Chloe felt her stomach tying and knotting as Sybil spoke. “Did she get sick?”

“Very ill. Sometimes she was out cold for days. Sometimes she’d shake so violently I thought she was going to explode. Sometimes she’d fight in her sleep.

“One night after supper, I was taking the scraps out to dump them. Momma had been feeling better that day. It was actually not a bad day, as days went.

“Momma nibbled on some bread, then she went out to stare into the well. It was dusk. I felt her eyes on me as I passed her with the scraps. She was making me wildly uncomfortable. Wickedly so. Like how I used to feel around Elling. I tried to hurry past, to get to the woods where we dumped the leftovers—the least we could do for the forest critters after the way Elling had terrorized them.

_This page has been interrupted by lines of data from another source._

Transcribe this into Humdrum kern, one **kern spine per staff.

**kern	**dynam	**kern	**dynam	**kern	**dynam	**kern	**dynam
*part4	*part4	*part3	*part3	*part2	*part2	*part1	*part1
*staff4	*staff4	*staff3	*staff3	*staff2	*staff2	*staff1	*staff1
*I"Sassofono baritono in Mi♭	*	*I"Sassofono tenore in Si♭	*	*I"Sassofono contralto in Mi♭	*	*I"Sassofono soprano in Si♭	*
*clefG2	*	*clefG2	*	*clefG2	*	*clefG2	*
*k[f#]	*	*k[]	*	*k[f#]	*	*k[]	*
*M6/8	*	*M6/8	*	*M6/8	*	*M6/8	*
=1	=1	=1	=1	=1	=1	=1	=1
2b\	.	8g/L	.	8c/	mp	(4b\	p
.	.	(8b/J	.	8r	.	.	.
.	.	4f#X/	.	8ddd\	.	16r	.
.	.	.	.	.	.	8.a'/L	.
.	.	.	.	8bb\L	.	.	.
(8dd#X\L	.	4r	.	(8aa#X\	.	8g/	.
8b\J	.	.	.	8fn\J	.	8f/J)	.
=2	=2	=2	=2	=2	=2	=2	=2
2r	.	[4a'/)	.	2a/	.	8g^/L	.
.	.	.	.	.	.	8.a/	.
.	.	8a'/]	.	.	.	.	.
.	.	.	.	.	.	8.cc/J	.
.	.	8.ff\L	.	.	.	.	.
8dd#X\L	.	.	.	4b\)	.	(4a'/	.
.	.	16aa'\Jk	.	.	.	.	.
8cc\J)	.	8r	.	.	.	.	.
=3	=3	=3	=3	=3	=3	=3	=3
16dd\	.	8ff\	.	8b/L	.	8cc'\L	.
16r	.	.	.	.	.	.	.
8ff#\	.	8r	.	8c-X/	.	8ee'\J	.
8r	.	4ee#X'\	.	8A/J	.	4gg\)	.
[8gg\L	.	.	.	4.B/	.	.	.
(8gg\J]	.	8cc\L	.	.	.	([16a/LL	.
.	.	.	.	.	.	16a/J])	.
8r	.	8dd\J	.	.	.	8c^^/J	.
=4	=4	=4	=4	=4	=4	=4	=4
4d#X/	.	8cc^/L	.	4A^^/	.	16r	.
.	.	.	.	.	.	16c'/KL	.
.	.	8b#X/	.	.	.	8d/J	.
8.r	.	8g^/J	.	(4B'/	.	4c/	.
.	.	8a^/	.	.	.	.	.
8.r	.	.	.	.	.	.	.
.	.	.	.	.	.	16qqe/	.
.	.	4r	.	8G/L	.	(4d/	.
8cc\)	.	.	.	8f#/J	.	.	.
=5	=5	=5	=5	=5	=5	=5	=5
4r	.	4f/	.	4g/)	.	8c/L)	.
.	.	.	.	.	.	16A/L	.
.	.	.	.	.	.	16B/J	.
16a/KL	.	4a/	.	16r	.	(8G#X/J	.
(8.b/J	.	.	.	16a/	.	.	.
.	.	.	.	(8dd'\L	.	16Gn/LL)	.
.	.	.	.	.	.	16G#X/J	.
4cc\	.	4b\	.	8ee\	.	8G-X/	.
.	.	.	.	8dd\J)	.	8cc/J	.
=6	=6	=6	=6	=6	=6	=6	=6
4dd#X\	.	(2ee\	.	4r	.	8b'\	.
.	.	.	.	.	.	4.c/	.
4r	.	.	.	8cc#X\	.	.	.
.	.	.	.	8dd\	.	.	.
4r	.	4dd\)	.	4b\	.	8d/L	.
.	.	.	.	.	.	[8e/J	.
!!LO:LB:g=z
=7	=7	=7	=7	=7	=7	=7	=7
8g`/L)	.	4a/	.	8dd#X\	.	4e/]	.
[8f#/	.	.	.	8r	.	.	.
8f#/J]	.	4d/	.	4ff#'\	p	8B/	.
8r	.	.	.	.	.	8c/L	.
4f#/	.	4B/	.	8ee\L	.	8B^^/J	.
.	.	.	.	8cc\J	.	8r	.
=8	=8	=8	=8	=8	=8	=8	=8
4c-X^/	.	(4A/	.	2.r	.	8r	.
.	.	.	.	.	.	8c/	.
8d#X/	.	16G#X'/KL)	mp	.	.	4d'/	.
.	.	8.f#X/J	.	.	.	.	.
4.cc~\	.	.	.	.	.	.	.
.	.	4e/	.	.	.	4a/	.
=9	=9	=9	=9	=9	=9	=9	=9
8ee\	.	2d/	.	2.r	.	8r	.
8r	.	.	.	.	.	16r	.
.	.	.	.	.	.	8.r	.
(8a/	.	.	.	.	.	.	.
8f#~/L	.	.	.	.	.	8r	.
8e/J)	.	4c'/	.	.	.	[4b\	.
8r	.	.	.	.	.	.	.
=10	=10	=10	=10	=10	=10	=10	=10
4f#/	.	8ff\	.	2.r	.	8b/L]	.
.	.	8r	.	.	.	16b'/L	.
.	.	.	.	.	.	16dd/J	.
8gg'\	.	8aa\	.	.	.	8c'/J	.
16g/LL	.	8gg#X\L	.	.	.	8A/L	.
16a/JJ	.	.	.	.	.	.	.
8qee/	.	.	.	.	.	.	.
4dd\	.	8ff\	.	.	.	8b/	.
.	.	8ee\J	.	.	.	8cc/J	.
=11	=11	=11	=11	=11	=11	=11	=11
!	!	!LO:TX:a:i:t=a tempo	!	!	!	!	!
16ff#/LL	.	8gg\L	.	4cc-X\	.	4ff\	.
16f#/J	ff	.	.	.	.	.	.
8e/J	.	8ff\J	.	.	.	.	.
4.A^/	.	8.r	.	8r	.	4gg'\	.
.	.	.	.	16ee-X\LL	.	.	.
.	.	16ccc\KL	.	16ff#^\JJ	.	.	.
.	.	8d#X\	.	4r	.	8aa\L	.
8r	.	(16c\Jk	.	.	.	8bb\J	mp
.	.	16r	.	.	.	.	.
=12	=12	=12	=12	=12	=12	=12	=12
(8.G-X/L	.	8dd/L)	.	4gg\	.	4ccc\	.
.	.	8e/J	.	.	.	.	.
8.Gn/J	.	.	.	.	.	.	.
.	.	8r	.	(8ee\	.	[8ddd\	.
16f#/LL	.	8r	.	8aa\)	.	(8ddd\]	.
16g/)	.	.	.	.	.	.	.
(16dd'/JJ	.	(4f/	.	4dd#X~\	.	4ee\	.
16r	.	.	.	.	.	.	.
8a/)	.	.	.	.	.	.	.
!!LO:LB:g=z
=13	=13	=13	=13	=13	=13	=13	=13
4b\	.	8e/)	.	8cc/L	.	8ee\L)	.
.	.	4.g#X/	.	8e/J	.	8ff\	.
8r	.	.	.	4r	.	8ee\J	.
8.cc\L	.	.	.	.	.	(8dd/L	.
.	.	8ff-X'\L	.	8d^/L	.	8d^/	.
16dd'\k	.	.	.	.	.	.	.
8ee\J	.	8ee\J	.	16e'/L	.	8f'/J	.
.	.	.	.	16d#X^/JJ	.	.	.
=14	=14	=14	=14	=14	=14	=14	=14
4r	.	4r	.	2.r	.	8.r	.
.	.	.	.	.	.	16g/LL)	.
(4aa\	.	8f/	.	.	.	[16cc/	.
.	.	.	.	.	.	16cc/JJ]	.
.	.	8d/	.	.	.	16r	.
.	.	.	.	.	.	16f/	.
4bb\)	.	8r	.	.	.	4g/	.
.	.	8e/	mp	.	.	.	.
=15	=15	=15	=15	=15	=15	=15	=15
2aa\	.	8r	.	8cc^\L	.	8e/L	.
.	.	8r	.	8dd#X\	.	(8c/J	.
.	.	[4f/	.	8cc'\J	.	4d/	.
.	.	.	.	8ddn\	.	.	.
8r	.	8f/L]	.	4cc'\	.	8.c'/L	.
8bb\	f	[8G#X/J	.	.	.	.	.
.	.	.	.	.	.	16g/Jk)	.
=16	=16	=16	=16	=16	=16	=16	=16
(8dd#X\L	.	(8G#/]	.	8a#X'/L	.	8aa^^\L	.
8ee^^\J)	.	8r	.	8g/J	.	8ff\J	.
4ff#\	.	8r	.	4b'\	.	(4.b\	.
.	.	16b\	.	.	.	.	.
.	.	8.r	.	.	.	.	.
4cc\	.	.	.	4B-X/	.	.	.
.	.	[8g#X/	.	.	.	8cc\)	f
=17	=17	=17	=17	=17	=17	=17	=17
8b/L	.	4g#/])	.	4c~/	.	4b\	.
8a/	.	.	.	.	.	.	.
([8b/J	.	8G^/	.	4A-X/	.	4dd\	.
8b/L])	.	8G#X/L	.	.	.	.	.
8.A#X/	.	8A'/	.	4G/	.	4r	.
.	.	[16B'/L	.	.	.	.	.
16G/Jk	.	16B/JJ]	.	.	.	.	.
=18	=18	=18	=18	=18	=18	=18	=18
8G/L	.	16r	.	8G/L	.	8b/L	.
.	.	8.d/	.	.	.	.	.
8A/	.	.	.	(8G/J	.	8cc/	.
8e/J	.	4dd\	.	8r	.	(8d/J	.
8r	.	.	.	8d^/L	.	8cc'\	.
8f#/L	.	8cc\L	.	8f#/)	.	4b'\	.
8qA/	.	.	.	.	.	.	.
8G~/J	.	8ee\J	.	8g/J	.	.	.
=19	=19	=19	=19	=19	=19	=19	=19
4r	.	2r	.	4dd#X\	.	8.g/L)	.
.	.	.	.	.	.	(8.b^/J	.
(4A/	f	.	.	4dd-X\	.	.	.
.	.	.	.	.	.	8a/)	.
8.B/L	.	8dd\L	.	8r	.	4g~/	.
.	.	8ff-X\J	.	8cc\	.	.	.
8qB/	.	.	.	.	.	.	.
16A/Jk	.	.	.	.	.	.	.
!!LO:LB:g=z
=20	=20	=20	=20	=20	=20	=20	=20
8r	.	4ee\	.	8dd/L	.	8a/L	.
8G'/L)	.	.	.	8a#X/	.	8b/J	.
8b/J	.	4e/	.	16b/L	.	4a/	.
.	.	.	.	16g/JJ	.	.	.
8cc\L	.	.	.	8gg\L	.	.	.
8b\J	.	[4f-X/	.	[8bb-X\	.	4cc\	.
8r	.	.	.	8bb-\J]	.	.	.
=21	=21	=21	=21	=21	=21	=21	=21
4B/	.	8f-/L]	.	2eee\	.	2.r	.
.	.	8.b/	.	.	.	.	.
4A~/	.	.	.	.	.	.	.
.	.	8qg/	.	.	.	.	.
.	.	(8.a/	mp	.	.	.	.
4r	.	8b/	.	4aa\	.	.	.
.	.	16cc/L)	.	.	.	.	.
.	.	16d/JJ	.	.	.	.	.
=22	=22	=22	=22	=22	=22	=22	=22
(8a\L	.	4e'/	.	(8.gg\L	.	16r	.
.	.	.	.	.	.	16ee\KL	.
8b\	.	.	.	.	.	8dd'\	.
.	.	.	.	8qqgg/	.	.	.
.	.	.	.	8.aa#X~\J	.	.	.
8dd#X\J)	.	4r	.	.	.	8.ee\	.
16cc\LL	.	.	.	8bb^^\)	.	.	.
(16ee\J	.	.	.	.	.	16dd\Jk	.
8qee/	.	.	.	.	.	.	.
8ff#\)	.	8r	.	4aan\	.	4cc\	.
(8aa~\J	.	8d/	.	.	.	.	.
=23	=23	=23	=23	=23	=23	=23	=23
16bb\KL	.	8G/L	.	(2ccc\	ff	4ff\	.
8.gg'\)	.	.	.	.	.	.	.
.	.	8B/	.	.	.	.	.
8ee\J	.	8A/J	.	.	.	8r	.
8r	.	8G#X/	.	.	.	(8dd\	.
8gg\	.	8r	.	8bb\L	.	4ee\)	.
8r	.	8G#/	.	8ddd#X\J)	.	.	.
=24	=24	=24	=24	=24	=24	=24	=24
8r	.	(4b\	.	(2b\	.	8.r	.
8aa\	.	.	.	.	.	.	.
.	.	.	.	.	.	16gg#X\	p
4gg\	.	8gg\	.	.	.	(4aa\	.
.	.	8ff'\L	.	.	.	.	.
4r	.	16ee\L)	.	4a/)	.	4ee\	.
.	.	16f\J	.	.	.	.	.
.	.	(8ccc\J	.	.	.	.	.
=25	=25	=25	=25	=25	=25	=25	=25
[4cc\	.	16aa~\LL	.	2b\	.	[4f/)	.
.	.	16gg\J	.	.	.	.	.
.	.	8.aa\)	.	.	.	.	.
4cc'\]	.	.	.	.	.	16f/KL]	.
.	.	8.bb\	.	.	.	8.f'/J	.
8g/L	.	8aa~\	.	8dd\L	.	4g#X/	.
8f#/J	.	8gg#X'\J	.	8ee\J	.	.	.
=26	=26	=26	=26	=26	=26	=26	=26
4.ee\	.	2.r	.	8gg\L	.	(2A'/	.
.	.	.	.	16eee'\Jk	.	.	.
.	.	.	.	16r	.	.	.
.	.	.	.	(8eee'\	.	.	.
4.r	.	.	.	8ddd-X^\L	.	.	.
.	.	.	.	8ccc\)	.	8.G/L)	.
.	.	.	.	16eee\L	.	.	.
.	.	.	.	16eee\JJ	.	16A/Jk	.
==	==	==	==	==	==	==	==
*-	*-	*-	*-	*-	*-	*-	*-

I had been thinking of running away for days, but honestly, I hadn’t planned to do it on that particular night. But that was the night it would have to be.

“I heard Momma behind me as I entered the woods. I walked quicker. So did she. Before I knew what was happening, I was running. I threw the scraps to the ground and hightailed it. But Momma was quick. In no time, she’d caught up with me. The trees and the darkness had made it difficult for me to get away. Momma tackled me, laughing. Laughing just like Elling. That high-pitched noise that always sounded like a mad coyote to me.

“I felt a pain in my calf and then felt the blood. Momma had stabbed me with a small kitchen knife. She was meaning to unheel me so I’d never be able to get away. Looking back, I’m not sure if I was fighting Momma or Elling. It was probably a combination of them both. Like alternating souls running the same body, with nearly identical purposes.